What is being asked
Your answer should be the exact lines of the data below from the one containing "cancer was stained" through the one containing "(high-grade) (prostate) stained"; please include nothing else.

[Records from a collection]
━━━━━━━━━━━━━━━━━━━━
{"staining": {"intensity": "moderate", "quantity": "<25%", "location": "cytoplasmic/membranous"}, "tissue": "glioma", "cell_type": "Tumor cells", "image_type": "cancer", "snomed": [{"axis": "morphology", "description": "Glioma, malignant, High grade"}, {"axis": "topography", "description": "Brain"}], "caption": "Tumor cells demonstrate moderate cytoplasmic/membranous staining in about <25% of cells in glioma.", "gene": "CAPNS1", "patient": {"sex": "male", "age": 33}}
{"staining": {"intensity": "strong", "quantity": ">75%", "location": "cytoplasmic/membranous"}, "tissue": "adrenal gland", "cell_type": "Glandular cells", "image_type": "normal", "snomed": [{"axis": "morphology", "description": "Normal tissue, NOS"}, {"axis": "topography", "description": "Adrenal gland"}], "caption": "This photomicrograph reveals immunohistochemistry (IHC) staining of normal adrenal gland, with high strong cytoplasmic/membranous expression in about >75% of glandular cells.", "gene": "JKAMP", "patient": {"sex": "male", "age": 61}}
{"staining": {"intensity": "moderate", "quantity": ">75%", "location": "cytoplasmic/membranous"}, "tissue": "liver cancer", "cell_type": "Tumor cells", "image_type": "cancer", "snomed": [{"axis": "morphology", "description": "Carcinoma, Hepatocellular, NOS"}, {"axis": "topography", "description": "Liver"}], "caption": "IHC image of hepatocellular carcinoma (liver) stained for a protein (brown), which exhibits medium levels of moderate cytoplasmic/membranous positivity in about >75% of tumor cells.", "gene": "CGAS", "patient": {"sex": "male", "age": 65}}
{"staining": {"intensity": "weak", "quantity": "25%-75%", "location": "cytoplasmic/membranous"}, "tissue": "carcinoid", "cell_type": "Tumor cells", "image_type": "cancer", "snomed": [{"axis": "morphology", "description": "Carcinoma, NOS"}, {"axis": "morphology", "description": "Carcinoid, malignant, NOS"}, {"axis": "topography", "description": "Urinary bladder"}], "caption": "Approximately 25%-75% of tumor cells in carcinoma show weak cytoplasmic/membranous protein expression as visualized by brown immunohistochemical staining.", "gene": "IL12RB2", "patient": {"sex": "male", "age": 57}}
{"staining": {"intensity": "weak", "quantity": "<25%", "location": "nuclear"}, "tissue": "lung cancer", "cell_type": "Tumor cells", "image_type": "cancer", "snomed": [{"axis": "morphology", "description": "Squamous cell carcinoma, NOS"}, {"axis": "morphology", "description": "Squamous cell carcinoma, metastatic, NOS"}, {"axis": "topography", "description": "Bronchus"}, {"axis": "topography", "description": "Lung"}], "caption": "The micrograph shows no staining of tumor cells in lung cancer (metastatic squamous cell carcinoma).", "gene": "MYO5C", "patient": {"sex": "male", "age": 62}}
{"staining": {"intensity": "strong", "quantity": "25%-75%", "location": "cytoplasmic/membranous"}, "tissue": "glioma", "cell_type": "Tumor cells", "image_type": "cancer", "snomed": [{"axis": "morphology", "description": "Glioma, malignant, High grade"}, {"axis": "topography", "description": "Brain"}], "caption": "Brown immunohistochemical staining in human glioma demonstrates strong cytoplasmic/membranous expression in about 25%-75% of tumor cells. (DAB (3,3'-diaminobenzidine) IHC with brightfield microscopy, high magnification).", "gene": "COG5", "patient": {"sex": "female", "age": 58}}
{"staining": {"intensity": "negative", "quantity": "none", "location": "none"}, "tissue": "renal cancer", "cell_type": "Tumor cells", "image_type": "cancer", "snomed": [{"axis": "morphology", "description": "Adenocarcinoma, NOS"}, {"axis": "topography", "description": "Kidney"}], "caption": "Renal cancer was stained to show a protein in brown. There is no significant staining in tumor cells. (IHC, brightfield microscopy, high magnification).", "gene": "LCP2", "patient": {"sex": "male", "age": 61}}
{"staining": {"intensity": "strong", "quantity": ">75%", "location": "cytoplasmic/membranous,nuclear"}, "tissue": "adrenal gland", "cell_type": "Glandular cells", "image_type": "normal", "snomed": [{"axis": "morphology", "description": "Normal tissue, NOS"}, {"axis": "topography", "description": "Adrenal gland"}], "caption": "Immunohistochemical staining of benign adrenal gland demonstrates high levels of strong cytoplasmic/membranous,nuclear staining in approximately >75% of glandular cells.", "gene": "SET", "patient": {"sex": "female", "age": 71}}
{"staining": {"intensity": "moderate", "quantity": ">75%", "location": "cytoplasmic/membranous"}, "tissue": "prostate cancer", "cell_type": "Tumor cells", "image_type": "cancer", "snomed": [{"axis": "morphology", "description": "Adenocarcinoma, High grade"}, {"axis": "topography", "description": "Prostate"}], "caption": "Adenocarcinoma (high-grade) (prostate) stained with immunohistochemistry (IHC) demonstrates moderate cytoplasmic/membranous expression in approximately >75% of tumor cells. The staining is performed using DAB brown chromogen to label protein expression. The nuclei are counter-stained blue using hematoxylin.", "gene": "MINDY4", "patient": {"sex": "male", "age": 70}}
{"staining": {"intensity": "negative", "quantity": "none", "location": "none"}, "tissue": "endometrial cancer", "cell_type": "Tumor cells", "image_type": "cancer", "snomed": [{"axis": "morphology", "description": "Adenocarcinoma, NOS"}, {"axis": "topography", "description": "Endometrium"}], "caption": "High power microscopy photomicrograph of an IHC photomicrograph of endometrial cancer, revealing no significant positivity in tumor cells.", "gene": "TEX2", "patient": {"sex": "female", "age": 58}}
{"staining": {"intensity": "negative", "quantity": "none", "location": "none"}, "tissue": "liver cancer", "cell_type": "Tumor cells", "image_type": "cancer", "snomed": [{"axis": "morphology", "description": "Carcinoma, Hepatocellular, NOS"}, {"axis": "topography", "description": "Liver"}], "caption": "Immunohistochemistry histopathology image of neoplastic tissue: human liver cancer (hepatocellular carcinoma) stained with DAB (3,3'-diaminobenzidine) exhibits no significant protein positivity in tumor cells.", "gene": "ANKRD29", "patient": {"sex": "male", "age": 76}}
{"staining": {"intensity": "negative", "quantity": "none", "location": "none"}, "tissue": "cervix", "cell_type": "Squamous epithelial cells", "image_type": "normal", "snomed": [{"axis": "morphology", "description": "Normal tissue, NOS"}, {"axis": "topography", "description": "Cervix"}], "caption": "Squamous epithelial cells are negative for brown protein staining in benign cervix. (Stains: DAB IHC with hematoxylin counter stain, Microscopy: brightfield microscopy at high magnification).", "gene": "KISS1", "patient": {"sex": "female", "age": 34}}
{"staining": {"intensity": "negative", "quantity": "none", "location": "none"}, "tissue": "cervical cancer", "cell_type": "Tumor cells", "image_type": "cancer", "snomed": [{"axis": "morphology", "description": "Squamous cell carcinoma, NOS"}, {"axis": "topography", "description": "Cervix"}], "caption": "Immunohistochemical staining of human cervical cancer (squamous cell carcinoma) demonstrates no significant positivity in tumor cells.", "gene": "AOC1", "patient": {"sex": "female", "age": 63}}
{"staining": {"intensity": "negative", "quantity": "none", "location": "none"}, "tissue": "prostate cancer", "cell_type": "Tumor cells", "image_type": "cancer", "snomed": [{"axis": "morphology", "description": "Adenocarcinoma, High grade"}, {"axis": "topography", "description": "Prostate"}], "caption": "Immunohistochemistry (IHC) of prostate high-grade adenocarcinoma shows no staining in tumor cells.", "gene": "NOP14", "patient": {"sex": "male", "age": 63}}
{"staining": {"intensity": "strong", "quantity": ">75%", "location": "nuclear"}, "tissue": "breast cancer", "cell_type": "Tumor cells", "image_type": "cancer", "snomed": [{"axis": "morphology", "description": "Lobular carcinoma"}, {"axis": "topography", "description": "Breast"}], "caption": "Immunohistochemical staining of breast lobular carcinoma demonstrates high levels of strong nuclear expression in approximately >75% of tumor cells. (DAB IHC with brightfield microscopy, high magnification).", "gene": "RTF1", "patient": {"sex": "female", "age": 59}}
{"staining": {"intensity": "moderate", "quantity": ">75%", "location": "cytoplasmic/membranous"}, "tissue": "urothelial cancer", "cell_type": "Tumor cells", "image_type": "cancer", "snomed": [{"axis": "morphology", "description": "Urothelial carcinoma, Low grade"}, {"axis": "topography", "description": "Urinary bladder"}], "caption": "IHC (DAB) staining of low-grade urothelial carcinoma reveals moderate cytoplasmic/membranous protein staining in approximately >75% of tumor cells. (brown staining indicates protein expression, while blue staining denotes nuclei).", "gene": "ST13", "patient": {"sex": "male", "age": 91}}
━━━━━━━━━━━━━━━━━━━━
Task result
{"staining": {"intensity": "negative", "quantity": "none", "location": "none"}, "tissue": "renal cancer", "cell_type": "Tumor cells", "image_type": "cancer", "snomed": [{"axis": "morphology", "description": "Adenocarcinoma, NOS"}, {"axis": "topography", "description": "Kidney"}], "caption": "Renal cancer was stained to show a protein in brown. There is no significant staining in tumor cells. (IHC, brightfield microscopy, high magnification).", "gene": "LCP2", "patient": {"sex": "male", "age": 61}}
{"staining": {"intensity": "strong", "quantity": ">75%", "location": "cytoplasmic/membranous,nuclear"}, "tissue": "adrenal gland", "cell_type": "Glandular cells", "image_type": "normal", "snomed": [{"axis": "morphology", "description": "Normal tissue, NOS"}, {"axis": "topography", "description": "Adrenal gland"}], "caption": "Immunohistochemical staining of benign adrenal gland demonstrates high levels of strong cytoplasmic/membranous,nuclear staining in approximately >75% of glandular cells.", "gene": "SET", "patient": {"sex": "female", "age": 71}}
{"staining": {"intensity": "moderate", "quantity": ">75%", "location": "cytoplasmic/membranous"}, "tissue": "prostate cancer", "cell_type": "Tumor cells", "image_type": "cancer", "snomed": [{"axis": "morphology", "description": "Adenocarcinoma, High grade"}, {"axis": "topography", "description": "Prostate"}], "caption": "Adenocarcinoma (high-grade) (prostate) stained with immunohistochemistry (IHC) demonstrates moderate cytoplasmic/membranous expression in approximately >75% of tumor cells. The staining is performed using DAB brown chromogen to label protein expression. The nuclei are counter-stained blue using hematoxylin.", "gene": "MINDY4", "patient": {"sex": "male", "age": 70}}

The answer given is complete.